» Work task: Return the lines of the material from the one containing "### Racial Skills" through the end of the material, keeping every character as it stands.

» Data excerpts:
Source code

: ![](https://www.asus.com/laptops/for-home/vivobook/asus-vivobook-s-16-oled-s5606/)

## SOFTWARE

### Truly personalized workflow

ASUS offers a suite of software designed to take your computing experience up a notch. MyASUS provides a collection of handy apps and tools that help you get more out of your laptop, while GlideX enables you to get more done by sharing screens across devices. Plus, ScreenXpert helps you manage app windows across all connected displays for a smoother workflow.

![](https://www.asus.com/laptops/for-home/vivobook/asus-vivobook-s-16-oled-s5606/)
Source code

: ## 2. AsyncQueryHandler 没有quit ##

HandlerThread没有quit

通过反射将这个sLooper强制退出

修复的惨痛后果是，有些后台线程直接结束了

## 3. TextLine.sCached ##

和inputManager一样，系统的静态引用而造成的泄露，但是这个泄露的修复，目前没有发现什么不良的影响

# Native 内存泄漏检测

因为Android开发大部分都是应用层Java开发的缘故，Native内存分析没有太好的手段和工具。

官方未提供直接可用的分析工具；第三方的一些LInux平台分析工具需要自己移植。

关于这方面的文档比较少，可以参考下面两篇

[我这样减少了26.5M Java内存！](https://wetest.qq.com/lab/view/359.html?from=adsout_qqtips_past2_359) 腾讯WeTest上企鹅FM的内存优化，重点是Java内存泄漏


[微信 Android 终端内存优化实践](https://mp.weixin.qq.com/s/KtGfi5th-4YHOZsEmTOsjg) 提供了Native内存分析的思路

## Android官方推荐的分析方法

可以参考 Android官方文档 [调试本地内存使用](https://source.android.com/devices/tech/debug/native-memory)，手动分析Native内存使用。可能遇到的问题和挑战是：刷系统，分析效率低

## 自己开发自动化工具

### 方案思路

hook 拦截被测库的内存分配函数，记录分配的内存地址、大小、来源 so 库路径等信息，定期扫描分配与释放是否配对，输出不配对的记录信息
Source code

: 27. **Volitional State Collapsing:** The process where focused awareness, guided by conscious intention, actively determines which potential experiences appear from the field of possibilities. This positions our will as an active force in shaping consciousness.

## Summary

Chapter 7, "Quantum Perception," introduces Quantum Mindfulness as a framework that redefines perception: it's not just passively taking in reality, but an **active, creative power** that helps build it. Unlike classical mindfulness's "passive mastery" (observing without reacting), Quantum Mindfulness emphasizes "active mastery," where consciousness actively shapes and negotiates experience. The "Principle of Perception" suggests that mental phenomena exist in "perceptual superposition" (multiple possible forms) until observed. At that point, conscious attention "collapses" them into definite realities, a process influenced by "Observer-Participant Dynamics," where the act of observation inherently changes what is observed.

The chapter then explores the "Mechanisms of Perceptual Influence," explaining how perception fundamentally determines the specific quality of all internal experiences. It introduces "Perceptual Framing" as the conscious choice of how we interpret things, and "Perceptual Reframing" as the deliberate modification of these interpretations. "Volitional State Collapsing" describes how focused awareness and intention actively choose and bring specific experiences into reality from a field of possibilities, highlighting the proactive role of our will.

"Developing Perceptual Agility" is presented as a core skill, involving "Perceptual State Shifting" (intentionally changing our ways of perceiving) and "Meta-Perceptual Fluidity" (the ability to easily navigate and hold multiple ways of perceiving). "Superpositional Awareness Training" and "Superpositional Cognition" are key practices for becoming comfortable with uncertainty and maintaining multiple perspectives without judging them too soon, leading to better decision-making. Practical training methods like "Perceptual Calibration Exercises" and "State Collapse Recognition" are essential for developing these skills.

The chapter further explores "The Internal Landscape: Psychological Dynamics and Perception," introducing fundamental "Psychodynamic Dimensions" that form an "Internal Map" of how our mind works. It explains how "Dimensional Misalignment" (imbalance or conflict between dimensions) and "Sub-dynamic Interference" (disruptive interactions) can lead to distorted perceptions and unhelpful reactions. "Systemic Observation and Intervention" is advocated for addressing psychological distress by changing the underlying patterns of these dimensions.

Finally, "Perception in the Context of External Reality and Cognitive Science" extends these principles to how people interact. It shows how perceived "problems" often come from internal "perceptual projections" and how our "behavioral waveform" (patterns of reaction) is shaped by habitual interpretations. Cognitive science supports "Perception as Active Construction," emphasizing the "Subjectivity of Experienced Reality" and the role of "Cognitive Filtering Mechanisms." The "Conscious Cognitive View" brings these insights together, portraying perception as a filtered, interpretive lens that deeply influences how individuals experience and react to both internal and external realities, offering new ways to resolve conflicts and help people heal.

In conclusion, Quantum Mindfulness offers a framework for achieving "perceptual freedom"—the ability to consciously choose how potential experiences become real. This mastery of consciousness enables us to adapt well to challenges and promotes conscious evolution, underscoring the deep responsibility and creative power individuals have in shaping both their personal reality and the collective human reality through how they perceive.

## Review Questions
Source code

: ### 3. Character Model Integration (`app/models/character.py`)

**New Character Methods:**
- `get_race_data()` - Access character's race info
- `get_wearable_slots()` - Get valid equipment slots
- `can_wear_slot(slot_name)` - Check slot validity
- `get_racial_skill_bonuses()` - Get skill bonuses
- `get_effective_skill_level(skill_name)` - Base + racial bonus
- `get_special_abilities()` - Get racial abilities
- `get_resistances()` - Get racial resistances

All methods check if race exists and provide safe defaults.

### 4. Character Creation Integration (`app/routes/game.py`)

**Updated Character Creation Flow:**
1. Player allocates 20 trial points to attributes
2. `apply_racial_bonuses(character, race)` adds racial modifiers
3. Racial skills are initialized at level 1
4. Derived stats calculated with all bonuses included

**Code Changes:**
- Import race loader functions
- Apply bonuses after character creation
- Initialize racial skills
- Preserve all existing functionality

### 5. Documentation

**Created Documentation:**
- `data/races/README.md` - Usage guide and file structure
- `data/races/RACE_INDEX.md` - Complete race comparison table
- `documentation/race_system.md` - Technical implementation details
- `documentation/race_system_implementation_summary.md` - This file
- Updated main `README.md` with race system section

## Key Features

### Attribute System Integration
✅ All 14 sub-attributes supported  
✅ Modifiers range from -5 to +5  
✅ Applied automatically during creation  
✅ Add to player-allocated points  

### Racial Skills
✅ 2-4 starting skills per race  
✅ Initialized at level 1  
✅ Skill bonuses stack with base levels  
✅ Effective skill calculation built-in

» Task result:
### Racial Skills
✅ 2-4 starting skills per race  
✅ Initialized at level 1  
✅ Skill bonuses stack with base levels  
✅ Effective skill calculation built-in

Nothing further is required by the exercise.